Message 13 of 64

New to the group

Hi
I live in the high desert of Nevada. Just got my garden in this year, and back to fighting the critters. It is great to find a group with problems like mine. Wind, unexpected cold or hot weather and anything else nature likes to unleash.

photo of Signi
you're right, gardening is a challenge. I planted my tomatoes a couple of weeks ago in their Wall-O-Waters, thinking that would kep them warmenough, as they usually do. nope. WE're back to a "normal" Montana June (haven't had one in 7-8 yrs). IOt's been cool &rainy/windy all but 2 days since. Poor plants are alive, but definitely not thriving. Snow level is supposed to drop to 5000 ft. tonight (we're at 4000), so they're going to be even more stressed. I've covered them, but who knows if they'll live. Somehow I doubt I'll get many ripe tomatoes before the fall frosts.
photo of Diane51

4 months ago
Welcome, Signi, glad to see you here.

It seems like this year is being more extreme than some. I finally pulled up my peas this morning because it's getting hot now. They usually only last until mid-May. They were the climbing sugar snaps, which my grandson dearly loves. I think he ate half of them by going out to the garden and helping himself. The birds got some of them, where they could reach from sitting on the trellises, which were two round wire tomato cages stacked top to top and tied together. They were leaning against my concrete block wall on the west side of my yard.

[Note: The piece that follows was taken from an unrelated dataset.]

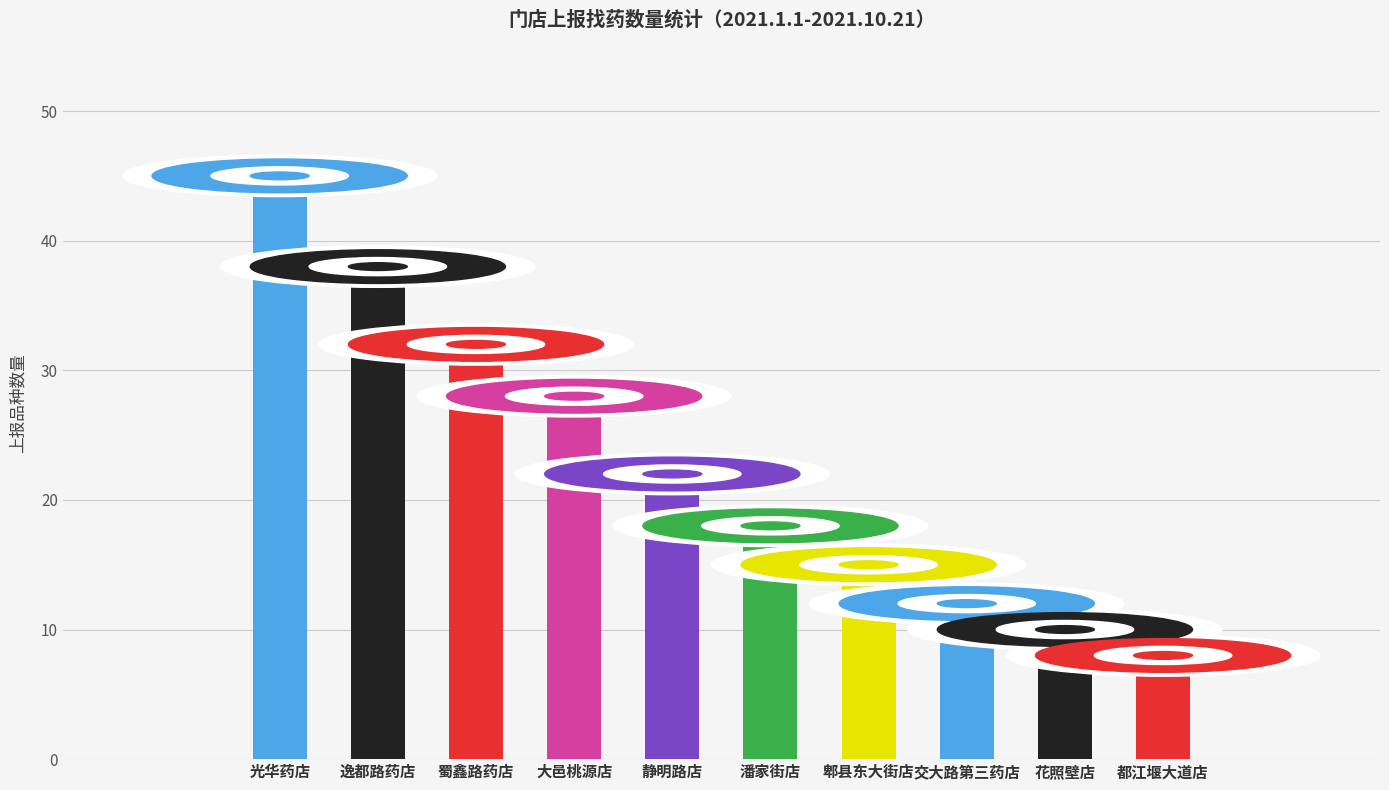

Rank the categories by value from highest to lowest.

光华药店, 逸都路药店, 蜀鑫路药店, 大邑桃源店, 静明路店, 潘家街店, 郫县东大街店, 交大路第三药店, 花照壁店, 都江堰大道店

I have sand drifts in my rock garden on the east end of my house, to the point that it is almost buried. We have had more dust storms than usual. I wonder how to clean that up without digging it up and doing it over? Maybe a shop vac with a screen on the nozzle to keep the river rock from coming up too???? Has anybody else found a good solution for this?
photo of sunnyside7

4 months ago
Hi Signi - high desert Nevada here as well. We are going to plant corn in the garden today. Onions and potatoes are already in. It MIGHT be safe to put tomatoes out - maybe!

I've found, over the years, that anything that grows UNDERGROUND does well here! Beets, onions, carrots, potatoes - it's the ABOVE ground plants that have issues. Good luck.

agricola
photo of agricola

3 months ago
I guess I'm farther south than most. I can't plant root crops until monsoon season here. They just bolt to seed if they're planted earlier. Fortunately, it looks like monsoon season will be here soon. The weather pattern is changing.